_EXERCISE INSTRUCTIONS_
(a) Copy the passage from the text on small beginnings between "For example, how" and "probably not work.", inclusive, and substitute "staff members" for "employees".
(b) In the text on small beginnings, what does a concert pianist begin with?

++++ EXCERPT


   Maybe we think we can jump right into the big time, but we won’t stay there long.

   “Do not despise the day of small beginnings for the Lord rejoices to see the work begin” (Zech. 4:10).

   A lifelong relationship begins with a “hello”. A business begins with the very first customer. A mighty oak tree begins with a small acorn. Writing a book begins with the first word. A concert pianist begins with “Chopsticks”. Losing pounds begins with the first day of the diet. A dynasty begins with one man and one woman.

   God rarely begins a person on the highway to his or her destiny in a big way. Not that He can’t, but there is much to be learned on the road from small to big. And depending on what our dreams and destinies are, lessons will vary.

   For example, how to manage people is a big lesson for anyone wanting to head up an organization, manage a department or own their own business. Businesses rarely begin with more than a handful of employees so that owners learn how to hire wisely, manage workers with the right balance of respect and authority, and handle personnel problems. Imagine trying to learn all of that with dozens of employees.

   Or a military service member—he or she begins as the lowest-ranked soldier or officer and grows into more responsibility through promotion. To begin as an admiral or general would probably not work.

++++++++
++++ EXTRACTED INFORMATION

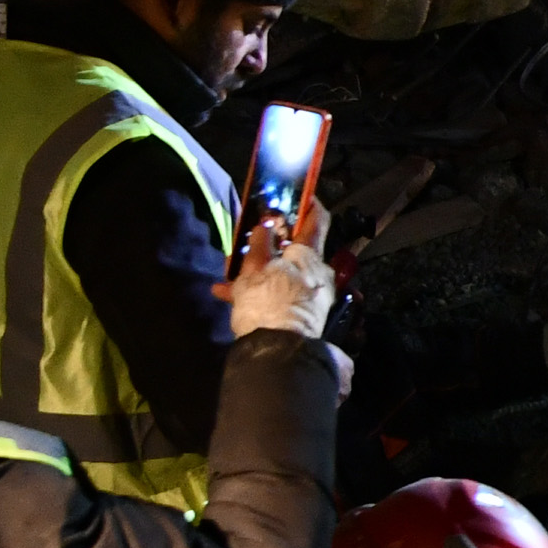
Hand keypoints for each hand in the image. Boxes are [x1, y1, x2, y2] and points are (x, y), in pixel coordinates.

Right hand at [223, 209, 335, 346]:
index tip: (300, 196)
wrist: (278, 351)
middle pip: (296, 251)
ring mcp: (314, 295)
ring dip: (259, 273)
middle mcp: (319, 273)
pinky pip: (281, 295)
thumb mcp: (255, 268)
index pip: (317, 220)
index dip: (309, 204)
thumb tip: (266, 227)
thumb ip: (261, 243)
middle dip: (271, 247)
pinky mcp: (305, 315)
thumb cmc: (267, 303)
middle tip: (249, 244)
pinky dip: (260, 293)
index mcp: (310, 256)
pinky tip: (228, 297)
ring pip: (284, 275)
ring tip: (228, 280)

++++++++
++++ EXTRACTED INFORMATION

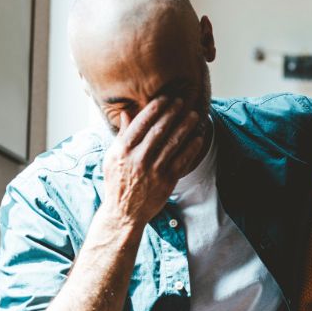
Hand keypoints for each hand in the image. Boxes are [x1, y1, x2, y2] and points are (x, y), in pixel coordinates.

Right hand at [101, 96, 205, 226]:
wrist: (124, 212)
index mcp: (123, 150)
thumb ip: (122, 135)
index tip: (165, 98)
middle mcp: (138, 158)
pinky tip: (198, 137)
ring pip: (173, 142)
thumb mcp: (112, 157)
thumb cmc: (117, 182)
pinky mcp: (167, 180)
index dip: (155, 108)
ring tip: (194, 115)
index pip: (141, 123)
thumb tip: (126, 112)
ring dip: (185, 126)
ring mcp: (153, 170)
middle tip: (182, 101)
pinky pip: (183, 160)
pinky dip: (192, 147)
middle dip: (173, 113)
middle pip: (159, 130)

++++++++
++++ EXTRACTED INFORMATION

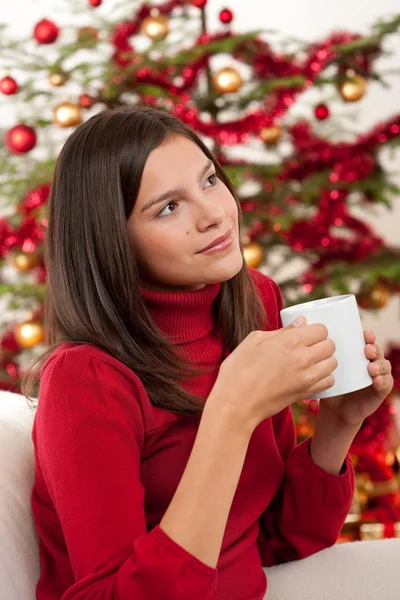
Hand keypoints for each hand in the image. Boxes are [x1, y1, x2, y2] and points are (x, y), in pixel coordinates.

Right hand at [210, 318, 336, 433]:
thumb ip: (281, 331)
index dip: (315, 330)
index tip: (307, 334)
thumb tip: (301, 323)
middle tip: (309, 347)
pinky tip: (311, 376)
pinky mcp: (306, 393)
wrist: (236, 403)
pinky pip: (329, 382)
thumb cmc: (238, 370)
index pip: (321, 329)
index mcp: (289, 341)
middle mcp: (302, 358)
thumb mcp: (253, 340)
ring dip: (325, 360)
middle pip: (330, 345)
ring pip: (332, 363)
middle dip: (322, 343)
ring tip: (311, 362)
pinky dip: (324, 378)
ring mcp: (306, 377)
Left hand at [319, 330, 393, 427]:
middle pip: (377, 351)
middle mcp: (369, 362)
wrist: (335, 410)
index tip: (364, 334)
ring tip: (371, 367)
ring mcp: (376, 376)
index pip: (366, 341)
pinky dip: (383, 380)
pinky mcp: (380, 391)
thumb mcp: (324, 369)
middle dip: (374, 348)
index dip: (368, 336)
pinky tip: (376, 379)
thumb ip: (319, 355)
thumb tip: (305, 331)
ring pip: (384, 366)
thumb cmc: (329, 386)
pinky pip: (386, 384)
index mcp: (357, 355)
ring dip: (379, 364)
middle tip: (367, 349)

++++++++

_RESULTS FOR THE EXERCISE_
(a)
For example, how to manage people is a big lesson for anyone wanting to head up an organization, manage a department or own their own business. Businesses rarely begin with more than a handful of staff members so that owners learn how to hire wisely, manage workers with the right balance of respect and authority, and handle personnel problems. Imagine trying to learn all of that with dozens of staff members.

   Or a military service member—he or she begins as the lowest-ranked soldier or officer and grows into more responsibility through promotion. To begin as an admiral or general would probably not work.

(b) “Chopsticks”